_PARTS OF THE EXERCISE_
#1 Do the statements below agree with the biography of Sir John Chicheley? Answer each with yes or no, and quote the words from the biography that decide it: (a) Chicheley entered the Inner Temple in 1657; (b) he commanded HMS Antelope before he commanded HMS Phoenix; (c) he was the eldest son of Thomas Chicheley.
#2 Answer these questions from the biography of Sir John Chicheley below:
(a) In what month and year was the Battle of Texel fought?
(b) Where did Chicheley serve as an envoy in 1670?
(c) Which ship did he take command of in 1671?

_TEXT BLOCK_
######
Rear-Admiral Sir John Chicheley (c. 1640 – 20 March 1691) was a Royal Navy officer. He commanded a squadron at the Battle of Schooneveld in June 1673 and the Battle of Texel in August 1673 during the Franco-Dutch War. He went on to be Commissioner of the Ordnance and then Senior Naval Lord. He was also a Member of Parliament.

==Naval career==
Born the second son of Thomas Chicheley of Wimpole, Chicheley entered the Inner Temple to study the law in 1657. Promoted to lieutenant in 1662 and to post-captain in 1663, he took command of the sixth-rate HMS Milford in August 1664, of the fourth-rate HMS Bristol in September 1664 and of the fourth-rate HMS Phoenix in December 1664. He went on to command the fourth-rate HMS Antelope in October 1665, the third-rate HMS Fairfax in July 1666 and the third-rate HMS Rupert in August 1668. He served as an envoy to the Spanish Netherlands in 1670 and then took command of the third-rate HMS Dreadnought in 1671.
######
_EXERCISE DATA_

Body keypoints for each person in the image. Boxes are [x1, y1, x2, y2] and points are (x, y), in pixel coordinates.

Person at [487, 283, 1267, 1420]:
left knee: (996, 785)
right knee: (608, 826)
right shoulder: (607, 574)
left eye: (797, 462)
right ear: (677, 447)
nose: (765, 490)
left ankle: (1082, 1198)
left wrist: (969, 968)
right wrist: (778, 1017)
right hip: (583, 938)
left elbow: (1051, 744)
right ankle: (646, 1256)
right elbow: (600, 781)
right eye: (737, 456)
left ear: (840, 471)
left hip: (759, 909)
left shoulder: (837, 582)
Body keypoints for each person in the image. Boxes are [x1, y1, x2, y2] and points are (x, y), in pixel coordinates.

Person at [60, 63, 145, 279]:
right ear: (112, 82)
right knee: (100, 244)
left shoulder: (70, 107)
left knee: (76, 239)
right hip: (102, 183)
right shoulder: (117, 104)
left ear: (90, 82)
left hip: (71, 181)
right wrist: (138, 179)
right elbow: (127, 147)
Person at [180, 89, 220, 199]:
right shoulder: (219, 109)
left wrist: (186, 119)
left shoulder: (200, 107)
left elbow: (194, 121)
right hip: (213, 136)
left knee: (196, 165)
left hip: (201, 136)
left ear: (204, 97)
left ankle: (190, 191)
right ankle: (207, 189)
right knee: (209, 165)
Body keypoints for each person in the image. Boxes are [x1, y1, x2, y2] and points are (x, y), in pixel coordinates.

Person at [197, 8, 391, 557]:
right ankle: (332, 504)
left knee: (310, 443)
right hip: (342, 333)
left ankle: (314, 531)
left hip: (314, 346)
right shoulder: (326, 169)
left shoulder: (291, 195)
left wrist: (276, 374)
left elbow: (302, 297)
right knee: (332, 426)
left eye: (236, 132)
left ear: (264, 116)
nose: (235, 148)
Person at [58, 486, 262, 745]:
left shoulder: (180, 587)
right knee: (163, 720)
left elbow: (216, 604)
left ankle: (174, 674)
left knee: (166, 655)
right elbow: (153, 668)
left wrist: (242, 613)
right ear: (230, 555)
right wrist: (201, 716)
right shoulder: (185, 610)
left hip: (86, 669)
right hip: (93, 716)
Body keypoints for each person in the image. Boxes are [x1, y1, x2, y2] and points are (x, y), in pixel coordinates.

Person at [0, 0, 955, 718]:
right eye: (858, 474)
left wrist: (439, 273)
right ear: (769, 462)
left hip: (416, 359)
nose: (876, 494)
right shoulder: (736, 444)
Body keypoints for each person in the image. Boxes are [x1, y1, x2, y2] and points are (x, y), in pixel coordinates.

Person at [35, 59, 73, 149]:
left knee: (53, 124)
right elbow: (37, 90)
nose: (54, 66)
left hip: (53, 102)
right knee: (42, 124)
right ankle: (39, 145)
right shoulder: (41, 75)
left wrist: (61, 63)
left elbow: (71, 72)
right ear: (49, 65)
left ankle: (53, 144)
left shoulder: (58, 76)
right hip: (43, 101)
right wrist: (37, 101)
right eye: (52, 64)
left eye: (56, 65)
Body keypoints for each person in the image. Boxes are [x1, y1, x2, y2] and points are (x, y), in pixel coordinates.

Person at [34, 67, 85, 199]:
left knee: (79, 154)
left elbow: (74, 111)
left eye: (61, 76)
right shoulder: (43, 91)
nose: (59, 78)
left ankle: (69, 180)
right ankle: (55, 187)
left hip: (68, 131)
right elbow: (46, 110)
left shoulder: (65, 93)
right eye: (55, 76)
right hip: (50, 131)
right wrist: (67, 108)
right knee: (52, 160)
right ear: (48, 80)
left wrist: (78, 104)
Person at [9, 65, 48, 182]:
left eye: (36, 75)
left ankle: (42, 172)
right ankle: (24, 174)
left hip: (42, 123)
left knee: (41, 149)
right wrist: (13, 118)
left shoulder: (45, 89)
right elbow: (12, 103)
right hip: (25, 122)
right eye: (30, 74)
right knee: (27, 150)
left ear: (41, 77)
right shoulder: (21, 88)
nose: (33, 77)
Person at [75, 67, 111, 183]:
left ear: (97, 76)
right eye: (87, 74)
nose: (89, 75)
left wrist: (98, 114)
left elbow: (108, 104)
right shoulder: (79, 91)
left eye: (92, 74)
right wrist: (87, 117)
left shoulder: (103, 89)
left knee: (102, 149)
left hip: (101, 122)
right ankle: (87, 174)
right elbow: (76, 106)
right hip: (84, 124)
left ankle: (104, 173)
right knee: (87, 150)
######
_ANSWER SET_
#1
(a) Yes: "entered the Inner Temple to study the law in 1657"
(b) No: "of the fourth-rate HMS Phoenix in December 1664" and "the fourth-rate HMS Antelope in October 1665"
(c) No: "Born the second son of Thomas Chicheley of Wimpole"

#2
(a) August 1673
(b) The Spanish Netherlands
(c) The third-rate HMS Dreadnought